Jika kritik ini diabaikan, bukan mustahil euforia digital terhadap Purbaya perlahan akan meredup, sebagaimana euforia publik Inggris yang dulu begitu tinggi kepada Boris Johnson, lalu berubah menjadi kekecewaan massal ketika kebijakan tak sejalan dengan ekspektasi.

Fenomena ini memperlihatkan dua wajah zaman, disatu sisi memperlihatkan harapan publik akan pemimpin baru yang berani dan komunikatif, disisi lainnya memperlihatkan bahaya kesalahpahaman antara karisma dan kapasitas.

Purbaya masih punya waktu membuktikan diri.
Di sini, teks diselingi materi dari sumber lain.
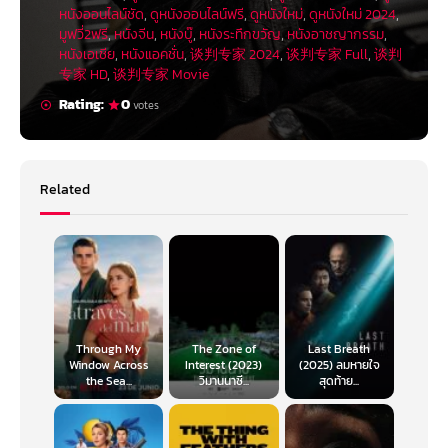
หนังออนไลน์ชัด
,
ดูหนังออนไลน์ฟรี
,
ดูหนังใหม่
,
ดูหนังใหม่ 2024
,
มูฟวี่2ฟรี
,
หนังจีน
,
หนังบู๊
,
หนังระทึกขวัญ
,
หนังอาชญากรรม
,
หนังเอเชีย
,
หนังแอคชั่น
,
谈判专家 2024
,
谈判专家 Full
,
谈判
专家 HD
,
谈判专家 Movie
Rating:
0
votes
Related
Through My
The Zone of
Last Breath
Window Across
Interest (2023)
(2025) ลมหายใจ
the Sea...
วิมานนาซี...
สุดท้าย...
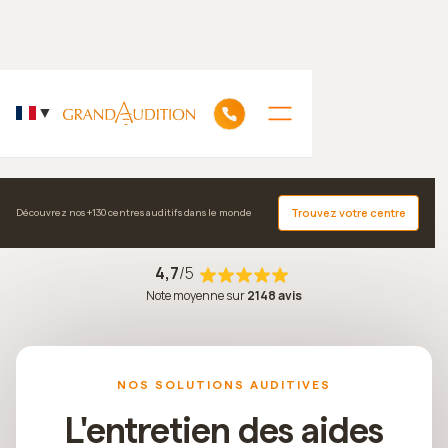
▼
Accueil
Entretien Aides Auditives
Trouvez votre centre
Découvrez nos +130 centres auditifs dans le monde
4,7
/5
Note moyenne sur
2148 avis
NOS SOLUTIONS AUDITIVES
L'entretien des aides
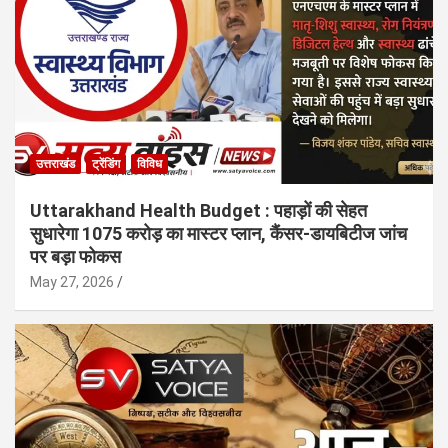
उत्तराखंड
ट्रेंडिंग
विविध
Uttarakhand Health Budget : पहाड़ों की सेहत
सुधारेगा 1075 करोड़ का मास्टर प्लान, कैंसर-डायबिटीज जांच
पर बड़ा फोकस
May 27, 2026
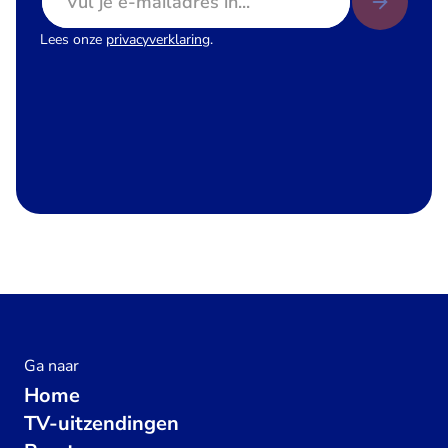
Lees onze
privacyverklaring
.
Ga naar
Home
TV-uitzendingen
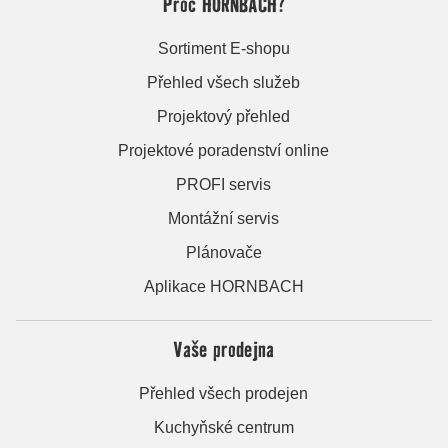
Proč HORNBACH?
Sortiment E-shopu
Přehled všech služeb
Projektový přehled
Projektové poradenství online
PROFI servis
Montážní servis
Plánovače
Aplikace HORNBACH
Vaše prodejna
Přehled všech prodejen
Kuchyňské centrum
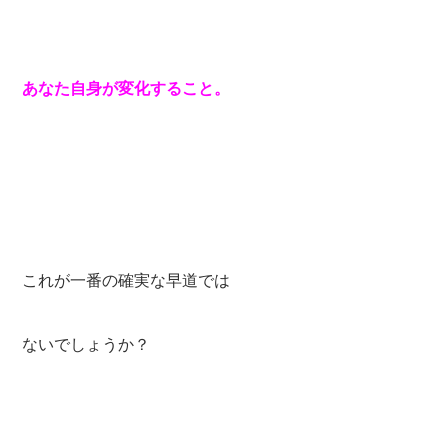
あなた自身が変化すること。
これが一番の確実な早道では
ないでしょうか？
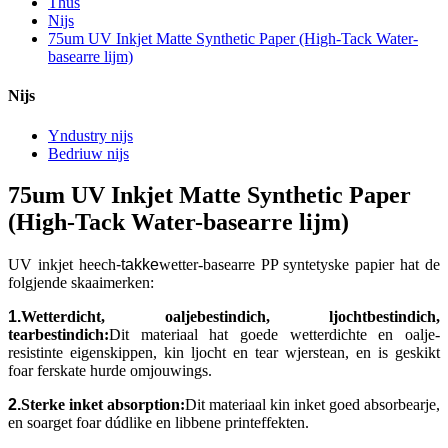
Thús
Nijs
75um UV Inkjet Matte Synthetic Paper (High-Tack Water-
basearre lijm)
Nijs
Yndustry nijs
Bedriuw nijs
75um UV Inkjet Matte Synthetic Paper
(High-Tack Water-basearre lijm)
UV inkjet heech
-takke
wetter-basearre PP syntetyske papier hat de
folgjende skaaimerken:
1.
Wetterdicht, oaljebestindich, ljochtbestindich,
tearbestindich:
Dit materiaal hat goede wetterdichte en oalje-
resistinte eigenskippen, kin ljocht en tear wjerstean, en is geskikt
foar ferskate hurde omjouwings.
2.
Sterke inket absorption:
Dit materiaal kin inket goed absorbearje,
en soarget foar dúdlike en libbene printeffekten.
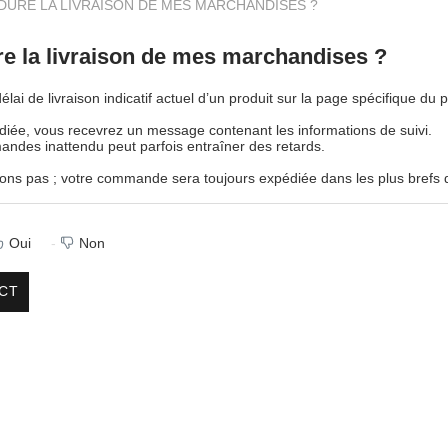
URE LA LIVRAISON DE MES MARCHANDISES ?
e la livraison de mes marchandises ?
lai de livraison indicatif actuel d’un produit sur la page spécifique du 
ée, vous recevrez un message contenant les informations de suivi.
mandes inattendu peut parfois entraîner des retards.
ns pas ; votre commande sera toujours expédiée dans les plus brefs d
Oui
Non
CT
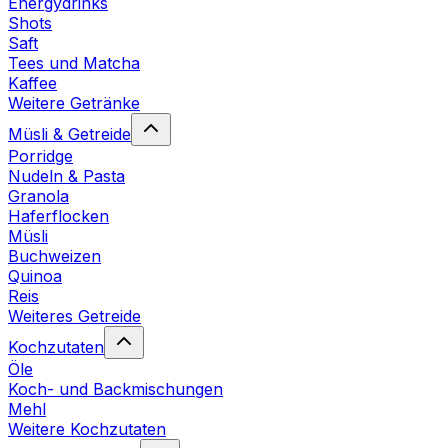
Energydrinks
Shots
Saft
Tees und Matcha
Kaffee
Weitere Getränke
Müsli & Getreide
Porridge
Nudeln & Pasta
Granola
Haferflocken
Müsli
Buchweizen
Quinoa
Reis
Weiteres Getreide
Kochzutaten
Öle
Koch- und Backmischungen
Mehl
Weitere Kochzutaten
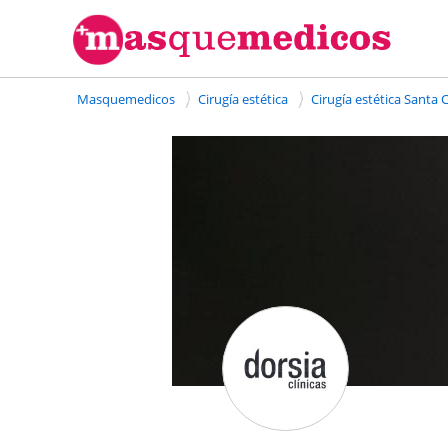
Masquemedicos
Cirugía estética
Cirugía estética Sant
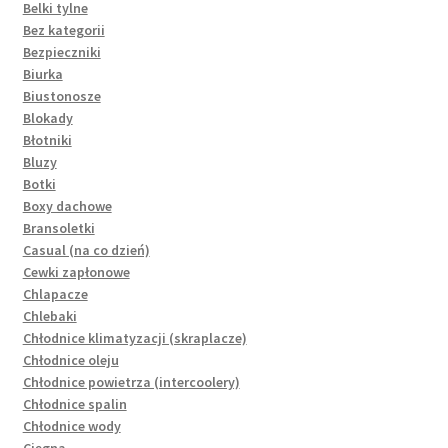
Belki tylne
Bez kategorii
Bezpieczniki
Biurka
Biustonosze
Blokady
Błotniki
Bluzy
Botki
Boxy dachowe
Bransoletki
Casual (na co dzień)
Cewki zapłonowe
Chlapacze
Chlebaki
Chłodnice klimatyzacji (skraplacze)
Chłodnice oleju
Chłodnice powietrza (intercoolery)
Chłodnice spalin
Chłodnice wody
Cięgna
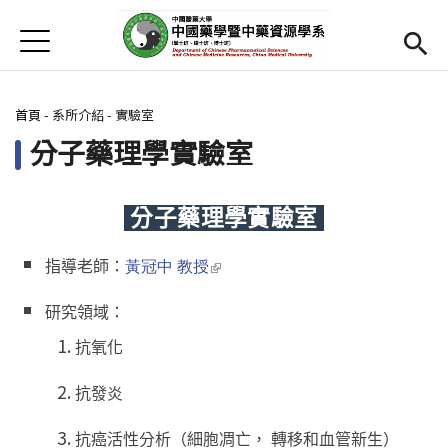
Jump to Main content
Jump to Navigation
首頁
首頁
您在這裡
首頁
-
系所介紹
-
實驗室
最新消息
分子藥理學實驗室
Open submenu (系所介紹)
系所介紹
師資
Open subm
分子藥理學實驗室
Open submenu (學生專區)
學生專區
(link is external)
指導老師：
黃冠中 教授
活動集錦
研究領域：
抗氧化
Open submenu (相關資源)
相關資源
抗發炎
Open submenu (English)
English
抗癌活性分析（細胞凋亡， 轉移和血管新生）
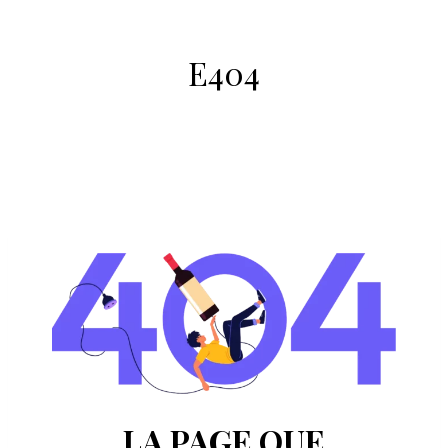
E404
LA PAGE QUE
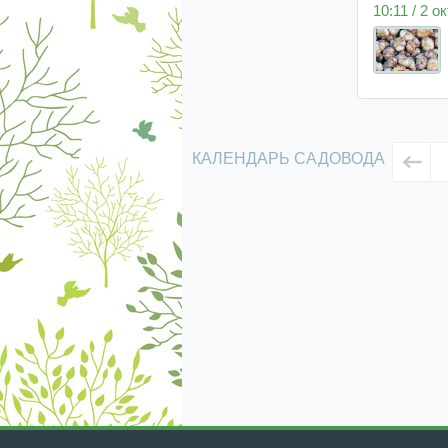
10:11 / 2 о
КАЛЕНДАРЬ САДОВОДА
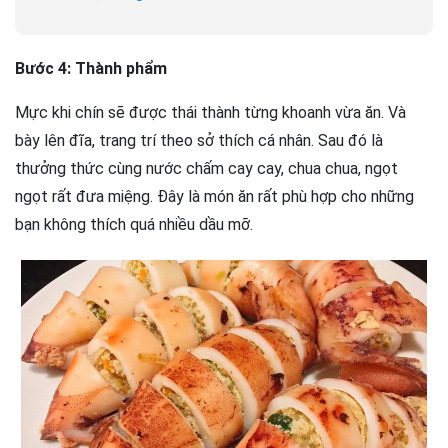
Bước 4: Thành phẩm
Mực khi chín sẽ được thái thành từng khoanh vừa ăn. Và
bày lên đĩa, trang trí theo sở thích cá nhân. Sau đó là
thưởng thức cùng nước chấm cay cay, chua chua, ngọt
ngọt rất đưa miệng. Đây là món ăn rất phù hợp cho những
bạn không thích quá nhiều dầu mỡ.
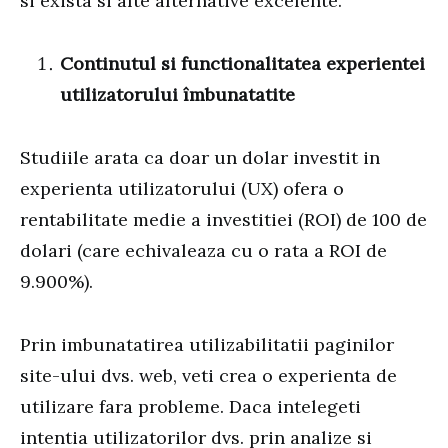
si exista si alte alternative excelente.
Continutul si functionalitatea experientei
utilizatorului îmbunatatite
Studiile arata ca doar un dolar investit in
experienta utilizatorului (UX) ofera o
rentabilitate medie a investitiei (ROI) de 100 de
dolari (care echivaleaza cu o rata a ROI de
9.900%).
Prin imbunatatirea utilizabilitatii paginilor
site-ului dvs. web, veti crea o experienta de
utilizare fara probleme. Daca intelegeti
intentia utilizatorilor dvs. prin analize si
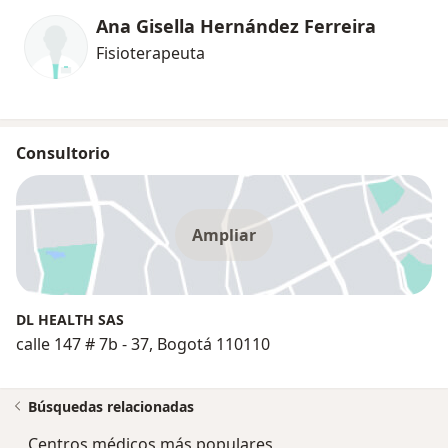
Ana Gisella Hernández Ferreira
Fisioterapeuta
Consultorio
Ampliar
DL HEALTH SAS
calle 147 # 7b - 37, Bogotá 110110
Búsquedas relacionadas
Centros médicos más populares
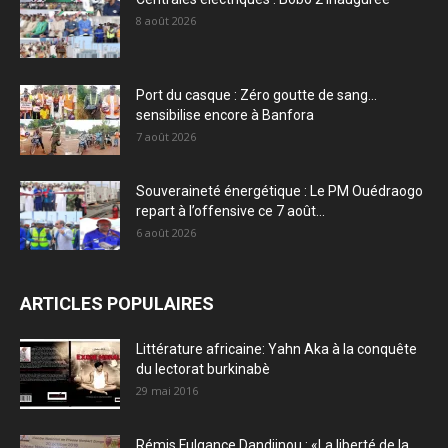
8 août 2026
Port du casque : Zéro goutte de sang…
sensibilise encore à Banfora
7 août 2026
Souveraineté énergétique : Le PM Ouédraogo
repart à l’offensive ce 7 août...
6 août 2026
ARTICLES POPULAIRES
Littérature africaine: Yahn Aka à la conquête
du lectorat burkinabè
29 mai 2016
Rémis Fulgance Dandjinou : «La liberté de la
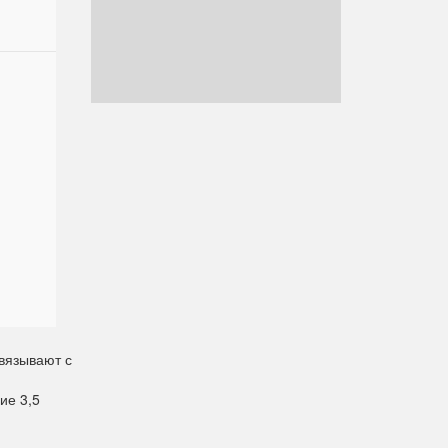
вязывают с
ие 3,5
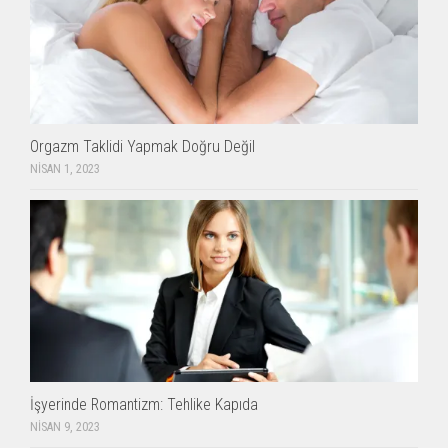
Orgazm Taklidi Yapmak Doğru Değil
NISAN 1, 2023
İşyerinde Romantizm: Tehlike Kapıda
NISAN 9, 2023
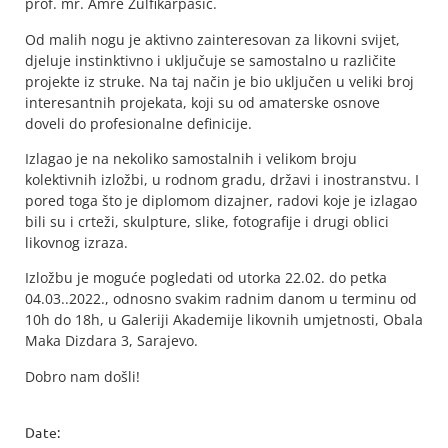
prof. mr. Amre Zulfikarpašić.
Od malih nogu je aktivno zainteresovan za likovni svijet,
djeluje instinktivno i uključuje se samostalno u različite
projekte iz struke. Na taj način je bio uključen u veliki broj
interesantnih projekata, koji su od amaterske osnove
doveli do profesionalne definicije.
Izlagao je na nekoliko samostalnih i velikom broju
kolektivnih izložbi, u rodnom gradu, državi i inostranstvu. I
pored toga što je diplomom dizajner, radovi koje je izlagao
bili su i crteži, skulpture, slike, fotografije i drugi oblici
likovnog izraza.
Izložbu je moguće pogledati od utorka 22.02. do petka
04.03..2022., odnosno svakim radnim danom u terminu od
10h do 18h, u Galeriji Akademije likovnih umjetnosti, Obala
Maka Dizdara 3, Sarajevo.
Dobro nam došli!
Date:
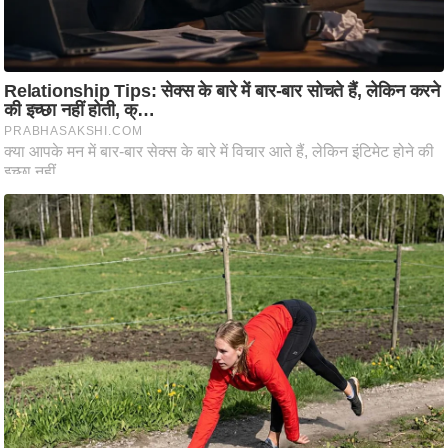
ति
ष
प्र
भु
म
हि
मा
/
ध
र्म
स्थ
ल
व्र
त
त्यो
हा
र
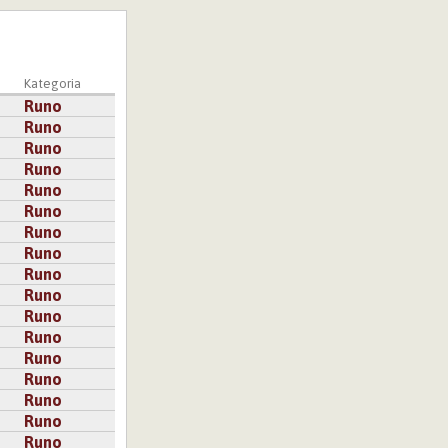
Kategoria
Runo
Runo
Runo
Runo
Runo
Runo
Runo
Runo
Runo
Runo
Runo
Runo
Runo
Runo
Runo
Runo
Runo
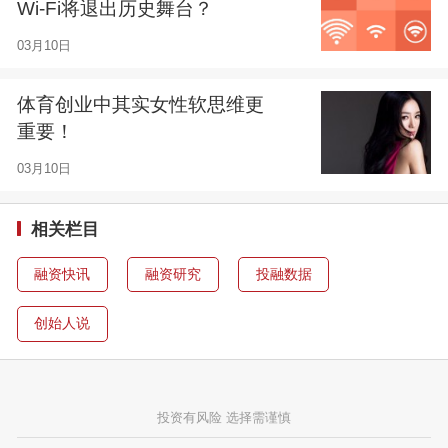
Wi-Fi将退出历史舞台？
03月10日
体育创业中其实女性软思维更
重要！
03月10日
相关栏目
融资快讯
融资研究
投融数据
创始人说
投资有风险 选择需谨慎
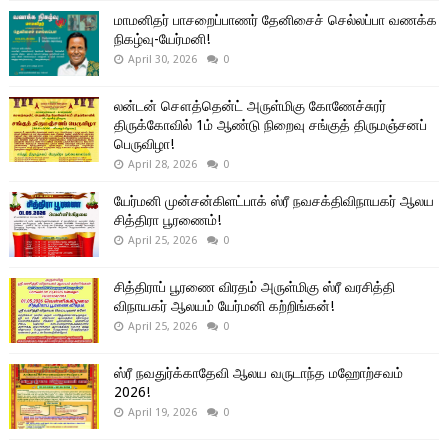
மாமனிதர் பாசறைப்பாணர் தேனிசைச் செல்லப்பா வணக்க
நிகழ்வு-யேர்மனி!
April 30, 2026
0
லன்டன் சௌத்தென்ட் அருள்மிகு கோணேச்சுரர்
திருக்கோவில் 1ம் ஆண்டு நிறைவு சங்குத் திருமஞ்சனப்
பெருவிழா!
April 28, 2026
0
யேர்மனி முன்சன்கிளட்பாக் ஸ்ரீ நவசக்திவிநாயகர் ஆலய
சித்திரா பூரணைம்!
April 25, 2026
0
சித்திராப் பூரணை விரதம் அருள்மிகு ஸ்ரீ வரசித்தி
விநாயகர் ஆலயம் யேர்மனி கற்றிங்கன்!
April 25, 2026
0
ஸ்ரீ நவதுர்க்காதேவி ஆலய வருடாந்த மஹோற்சவம்
2026!
April 19, 2026
0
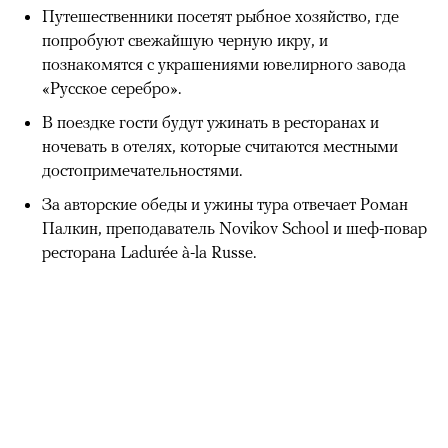
Путешественники посетят рыбное хозяйство, где
попробуют свежайшую черную икру, и
познакомятся с украшениями ювелирного завода
«Русское серебро».
В поездке гости будут ужинать в ресторанах и
ночевать в отелях, которые считаются местными
достопримечательностями.
За авторские обеды и ужины тура отвечает Роман
Палкин, преподаватель Novikov School и шеф-повар
ресторана Ladurée à-la Russe.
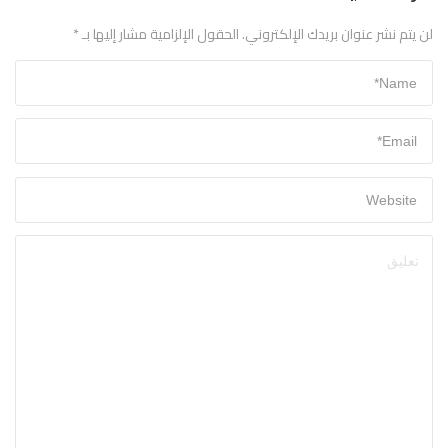
لن يتم نشر عنوان بريدك الإلكتروني.
الحقول الإلزامية مشار إليها بـ
*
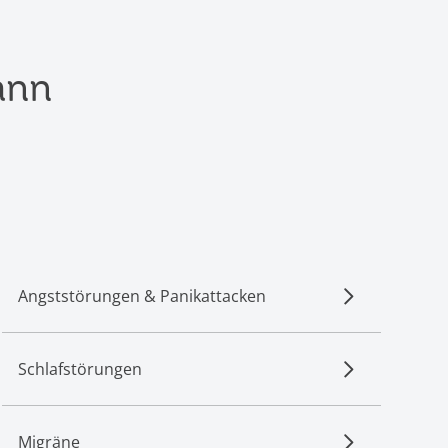
ann
Angststörungen & Panikattacken
Schlafstörungen
Migräne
Namun publik pun harus belajar, menilai pemimpin tidak cukup dari gaya bicara, tetapi dari kemampuan menyusun kebijakan yang adil dan rasional.

Mungkin, seperti Bursah Zarnubi, bangsa ini sedang memerlukan bukan hanya pemimpin yang “menarik”, tetapi pemimpin yang mendengar dan memahami nalar rakyatnya.

_Oleh: Agusto Sulistio – Pegiat Sosmed._

Kalibata, Rabu 15 Oktober 2025, 13:45 Wib.